**TASK PROMPT**
The answer must be every line below that holds the word "tích".

Collected data
*** Begin section ***

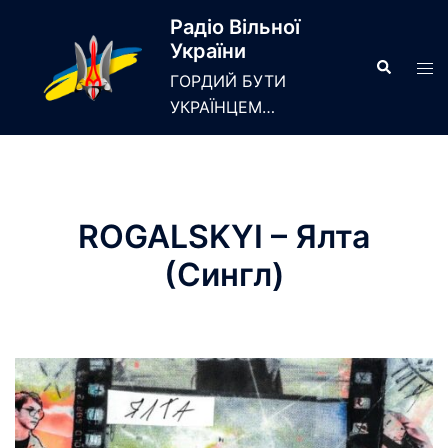
Skip
Радіо Вільної
to
України
content
Search
Tog
ГОРДИЙ БУТИ
men
УКРАЇНЦЕМ…
ROGALSKYI – Ялта
(Сингл)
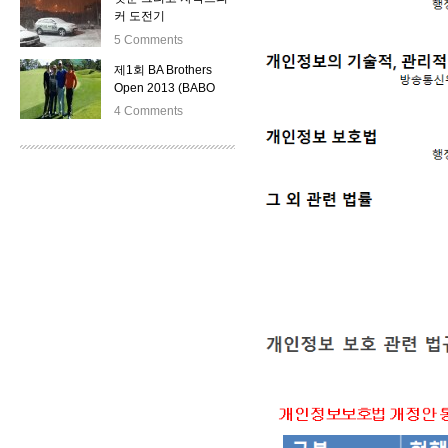
커 도전기
5 Comments
제1회 BA Brothers
Open 2013 (BABO
2013) by 김윤석
4 Comments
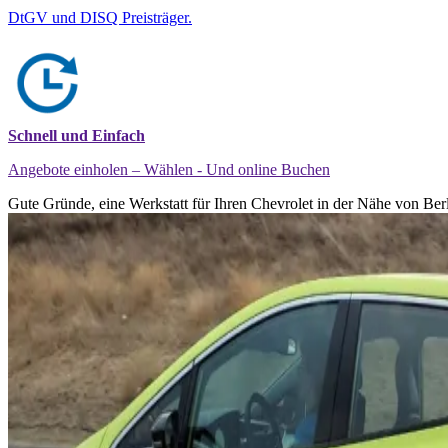
DtGV und DISQ Preisträger.
Schnell und Einfach
Angebote einholen – Wählen - Und online Buchen
Gute Gründe, eine Werkstatt für Ihren Chevrolet in der Nähe von Berl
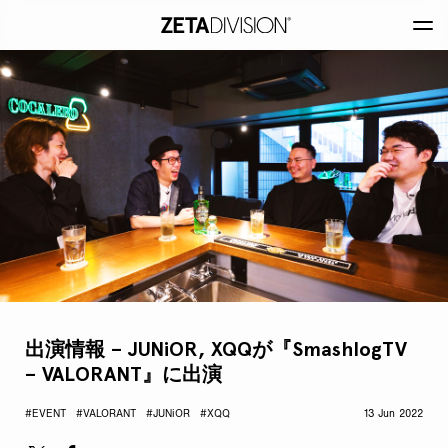
出演情報 – JUNiOR, XQQが『SmashlogTV
– VALORANT』に出演
#EVENT
#VALORANT
#JUNiOR
#XQQ
13 Jun 2022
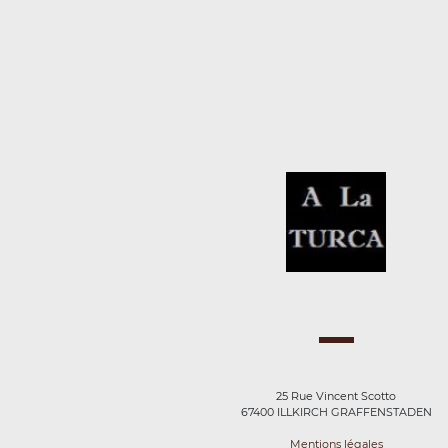
25 Rue Vincent Scotto
67400 ILLKIRCH GRAFFENSTADEN
Mentions légales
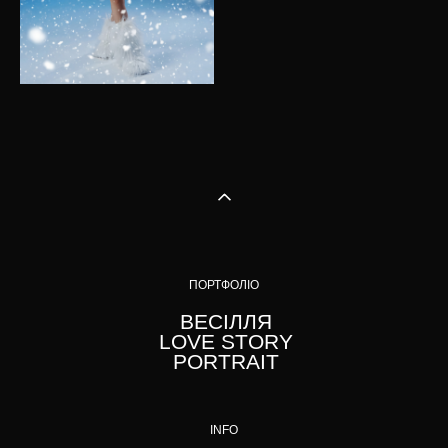
ПОРТФОЛІО
ВЕСІЛЛЯ
LOVE STORY
PORTRAIT
INFO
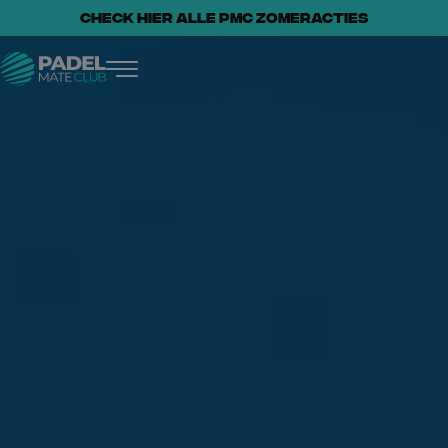
CHECK HIER ALLE PMC ZOMERACTIES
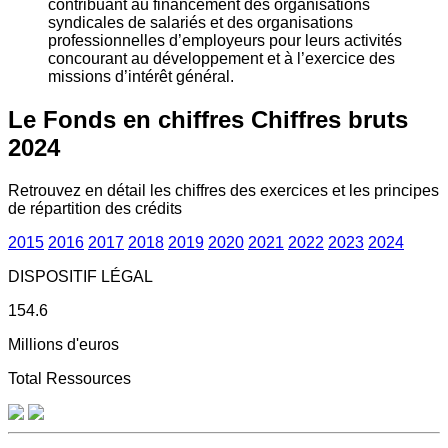
contribuant au financement des organisations
syndicales de salariés et des organisations
professionnelles d’employeurs pour leurs activités
concourant au développement et à l’exercice des
missions d’intérêt général.
Le Fonds en chiffres
Chiffres bruts
2024
Retrouvez en détail les chiffres des exercices et les principes
de répartition des crédits
2015
2016
2017
2018
2019
2020
2021
2022
2023
2024
DISPOSITIF LÉGAL
154.6
Millions d'euros
Total Ressources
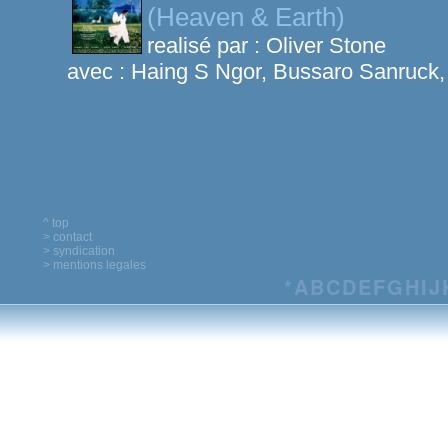
(Heaven & Earth)
realisé par :
Oliver Stone
avec :
Haing S Ngor, Bussaro Sanruck,
^ top
> contact
> syndication
> mentions legales
*
A
B
C
D
E
F
G
H
I
J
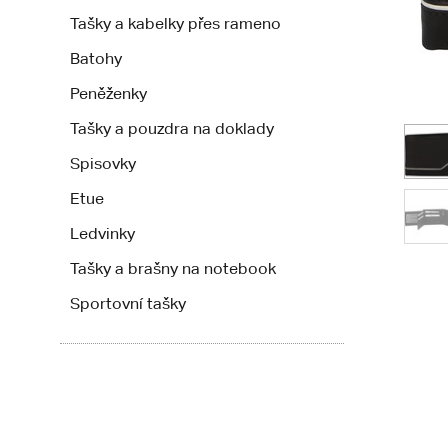
Tašky a kabelky přes rameno
Batohy
Peněženky
Tašky a pouzdra na doklady
Spisovky
Etue
Ledvinky
Tašky a brašny na notebook
Sportovní tašky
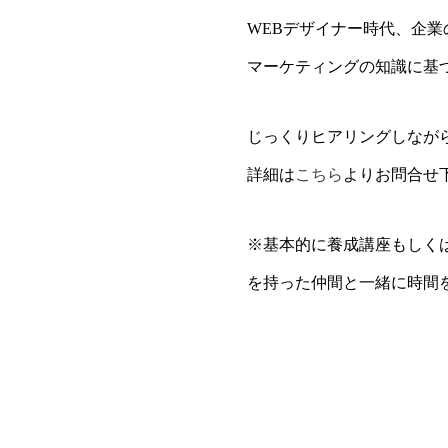
WEBデザイナー時代、企業
マーケティングの知識に基
じっくりヒアリングしなが
詳細は
こちら
よりお問合せ
※基本的に養成講座もしく
を持った仲間と一緒に時間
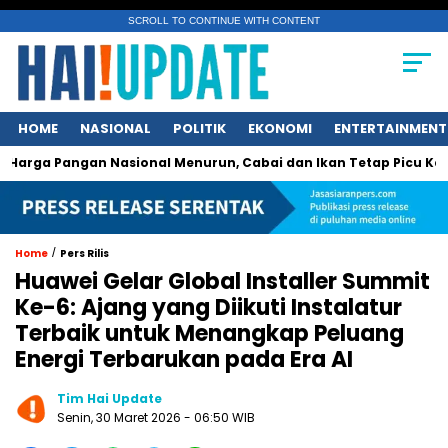
SCROLL TO CONTINUE WITH CONTENT
HOME
NASIONAL
POLITIK
EKONOMI
ENTERTAINMENT
gan Nasional Menurun, Cabai dan Ikan Tetap Picu Kegelisahan
/
Home
Pers Rilis
Huawei Gelar Global Installer Summit
Ke-6: Ajang yang Diikuti Instalatur
Terbaik untuk Menangkap Peluang
Energi Terbarukan pada Era AI
Tim Hai Update
Senin, 30 Maret 2026 - 06:50 WIB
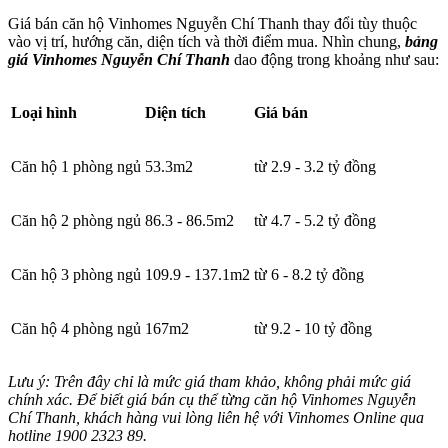
Giá bán căn hộ Vinhomes Nguyễn Chí Thanh thay đổi tùy thuộc
vào vị trí, hướng căn, diện tích và thời điểm mua. Nhìn chung,
bảng
giá Vinhomes Nguyễn Chí Thanh
dao động trong khoảng như sau:
Loại hình
Diện tích
Giá bán
Căn hộ 1 phòng ngủ
53.3m2
từ 2.9 - 3.2 tỷ đồng
Căn hộ 2 phòng ngủ
86.3 - 86.5m2
từ 4.7 - 5.2 tỷ đồng
Căn hộ 3 phòng ngủ
109.9 - 137.1m2
từ 6 - 8.2 tỷ đồng
Căn hộ 4 phòng ngủ
167m2
từ 9.2 - 10 tỷ đồng
Lưu ý: Trên đây chỉ là mức giá tham khảo, không phải mức giá
chính xác. Để biết giá bán cụ thể từng căn hộ Vinhomes Nguyễn
Chí Thanh, khách hàng vui lòng liên hệ với Vinhomes Online qua
hotline 1900 2323 89.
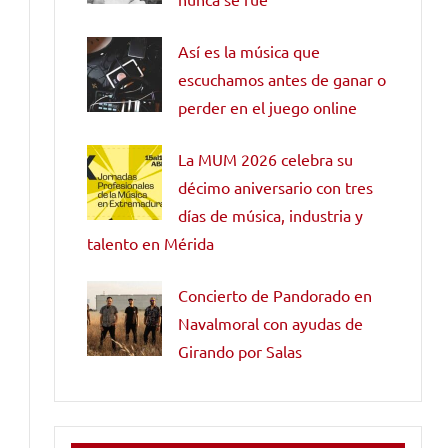
Así es la música que
escuchamos antes de ganar o
perder en el juego online
La MUM 2026 celebra su
décimo aniversario con tres
días de música, industria y
talento en Mérida
Concierto de Pandorado en
Navalmoral con ayudas de
Girando por Salas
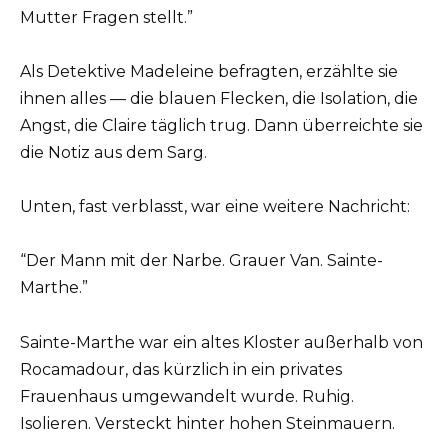
Mutter Fragen stellt.”
Als Detektive Madeleine befragten, erzählte sie
ihnen alles — die blauen Flecken, die Isolation, die
Angst, die Claire täglich trug. Dann überreichte sie
die Notiz aus dem Sarg.
Unten, fast verblasst, war eine weitere Nachricht:
“Der Mann mit der Narbe. Grauer Van. Sainte-
Marthe.”
Sainte-Marthe war ein altes Kloster außerhalb von
Rocamadour, das kürzlich in ein privates
Frauenhaus umgewandelt wurde. Ruhig.
Isolieren. Versteckt hinter hohen Steinmauern.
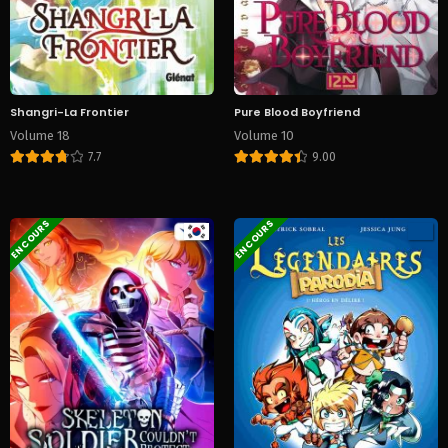
Shangri-La Frontier
Pure Blood Boyfriend
Volume 18
Volume 10
7.7
9.00
EN COURS
EN COURS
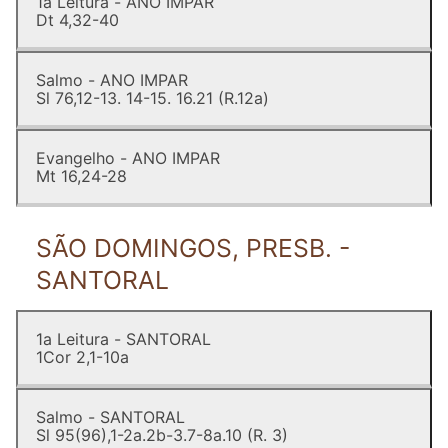
1a Leitura - ANO IMPAR
Dt 4,32-40
Salmo - ANO IMPAR
Sl 76,12-13. 14-15. 16.21 (R.12a)
Evangelho - ANO IMPAR
Mt 16,24-28
SÃO DOMINGOS, PRESB. -
SANTORAL
1a Leitura - SANTORAL
1Cor 2,1-10a
Salmo - SANTORAL
Sl 95(96),1-2a.2b-3.7-8a.10 (R. 3)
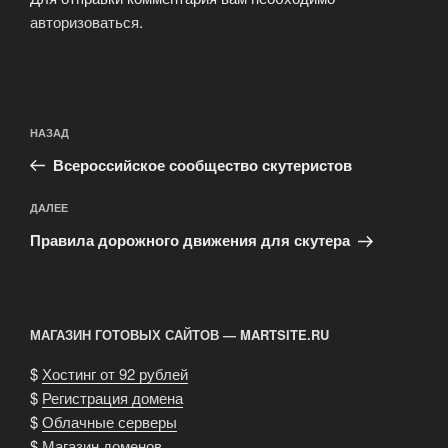
авторизоваться
.
Навигация
Предыдущая
НАЗАД
по
запись:
записям
Всероссийское сообщество скутеристов
Следующая
ДАЛЕЕ
запись
Правила дорожного движения для скутера
МАГАЗИН ГОТОВЫХ САЙТОВ — MARTSITE.RU
$
Хостинг от 92 рублей
$
Регистрация домена
$
Облачные серверы
$
Магазин доменов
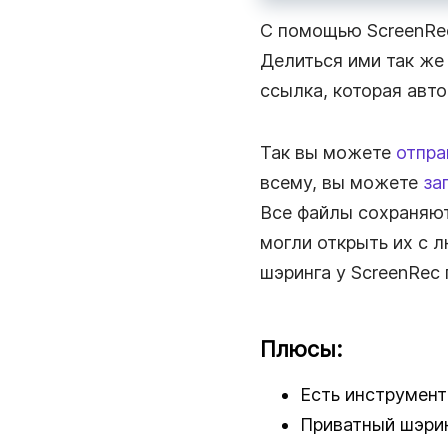
С помощью ScreenRec
Делиться ими так же
ссылка, которая авт
Так вы можете
отпра
всему, вы можете
за
Все файлы сохраняют
могли открыть их с 
шэринга у ScreenRec 
Плюсы:
Есть инструмен
Приватный шэрин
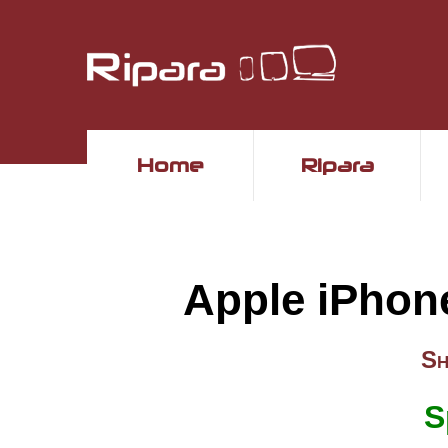
Home
Ripara
Apple iPho
Sh
S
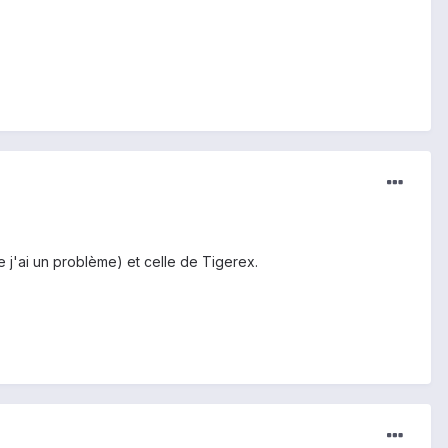
le j'ai un problème) et celle de Tigerex.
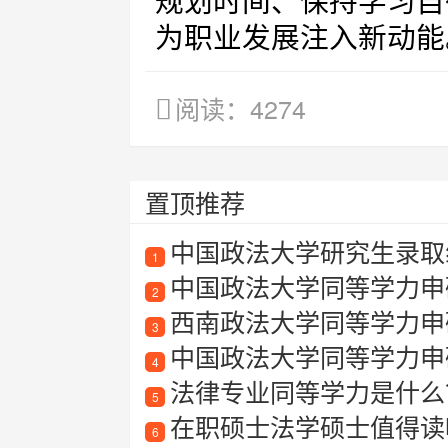
规划时间、保持学习自
为职业发展注入新动能
阅读：4274
置顶推荐
中国政法大学研究生录取线
1
中国政法大学同等学力申
2
西南政法大学同等学力申
3
中国政法大学同等学力申
4
法律专业同等学力是什么
5
在职硕士法学硕士值得读吗？法
6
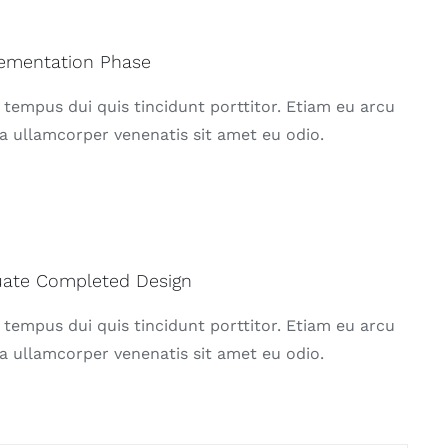
ementation Phase
 tempus dui quis tincidunt porttitor. Etiam eu arcu
a ullamcorper venenatis sit amet eu odio.
uate Completed Design
 tempus dui quis tincidunt porttitor. Etiam eu arcu
a ullamcorper venenatis sit amet eu odio.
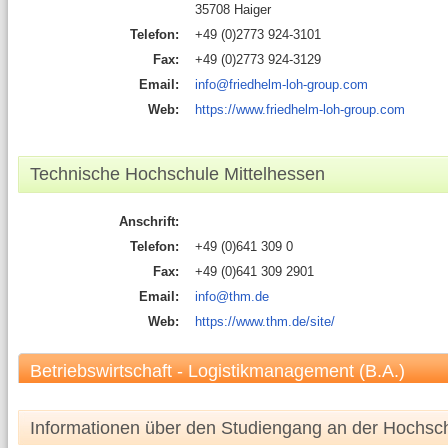
35708 Haiger
Telefon:
+49 (0)2773 924-3101
Fax:
+49 (0)2773 924-3129
Email:
info@friedhelm-loh-group.com
Web:
https://www.friedhelm-loh-group.com
Technische Hochschule Mittelhessen
Anschrift:
Telefon:
+49 (0)641 309 0
Fax:
+49 (0)641 309 2901
Email:
info@thm.de
Web:
https://www.thm.de/site/
Betriebswirtschaft - Logistikmanagement (B.A.)
Informationen über den Studiengang an der Hochsc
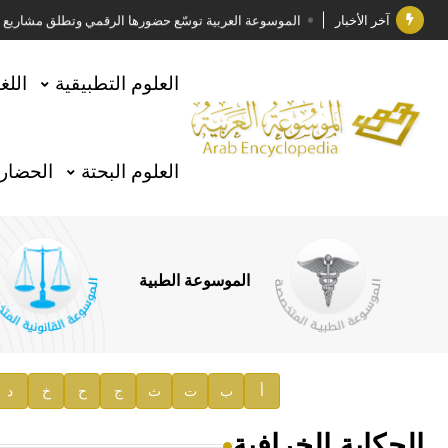
آخر الأخبار
الموسوعة العربية توسّع حضورها الرقمي وتطلق مشاريع معرف
فوز الأستاذ الدكتور وليد محمد السراقبي بجائزة كتارا ل
العلوم التطبيقية
اللغ
جائزة مجمع الملك سلمان العالمي للغة العربية 2025
الأستاذ إياد خالد الطباع مدير عام لهيئة الموسوعة العربية
العلوم البحتة
الحضارة
السيد محمد ياسين صالح وزيرا للثقافة
صدور المجلد الثامن من موسوعة الآثار في سورية
توصيات مجلس الإدارة
الموسوعة الطبية
صدور المجلد السابع من موسوعة الآثار في سورية
صدور المجلد الثامن عشر من الموسوعة الطبية
إعلان..
أ
ب
ت
ث
ج
ح
خ
د
دار الفكر الموزع الحصري لمنشورات هيئة الموسوعة العرب
الحكاية الخرافية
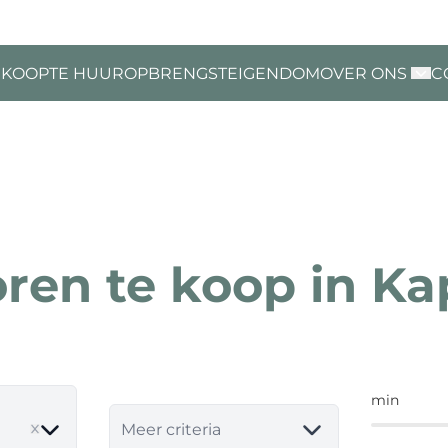
 KOOP
TE HUUR
OPBRENGSTEIGENDOM
OVER ONS
C
ren te koop in Ka
min
e
Meer criteria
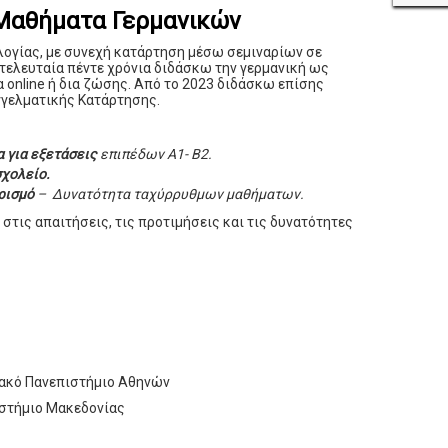
 Μαθήματα Γερμανικών
λογίας, με συνεχή κατάρτηση μέσω σεμιναρίων σε
 τελευταία πέντε χρόνια διδάσκω την γερμανική ως
 online ή δια ζώσης. Από το 2023 διδάσκω επίσης
γελματικής Κατάρτησης.
 για εξετάσεις
επιπέδων Α1- Β2.
σχολείο.
υρισμό
– Δυνατότητα ταχύρρυθμων μαθήματων.
στις απαιτήσεις, τις προτιμήσεις και τις δυνατότητες
ιακό Πανεπιστήμιο Αθηνών
ιστήμιο Μακεδονίας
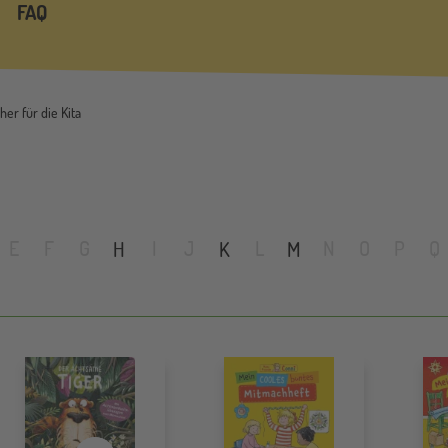
FAQ
er für die Kita
E
F
G
I
J
L
N
O
P
Q
H
K
M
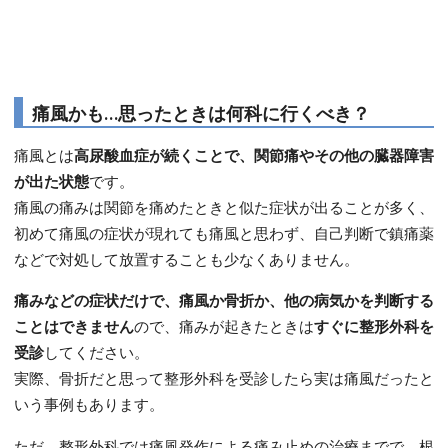
痛風かも…思ったときは何科に行くべき？
痛風とは
高尿酸血症が続くことで、関節痛やその他の臓器障害
が出た状態
です。
痛風の痛みは関節を痛めたときと似た症状が出ることが多く、
初めて痛風の症状が現れても痛風と思わず、自己判断で鎮痛薬
などで対処して放置することも少なくありません。
痛みなどの症状だけで、痛風か骨折か、他の病気かを判断する
ことはできません
ので、痛みが起きたときは
すぐに整形外科を
受診
してください。
実際、骨折だと思って整形外科を受診したら実は痛風だったと
いう事例もあります。
ただ、整形外科では痛風発作による痛み止めの治療までで、根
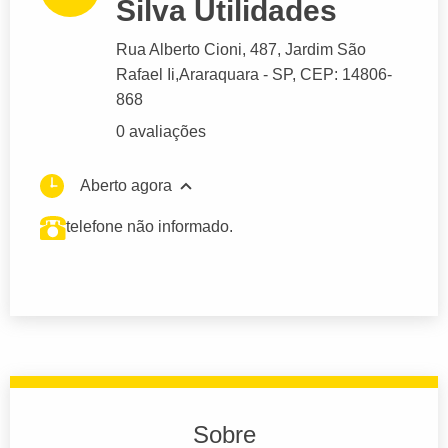
Silva Utilidades
Rua Alberto Cioni
, 487, Jardim São
Rafael Ii,
Araraquara
- SP,
CEP: 14806-
868
0 avaliações
Aberto agora
telefone não informado.
Sobre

*** End section ***

**TASK ANSWER**
vào vị trí, hướng căn, diện tích và thời điểm mua. Nhìn chung,
Diện tích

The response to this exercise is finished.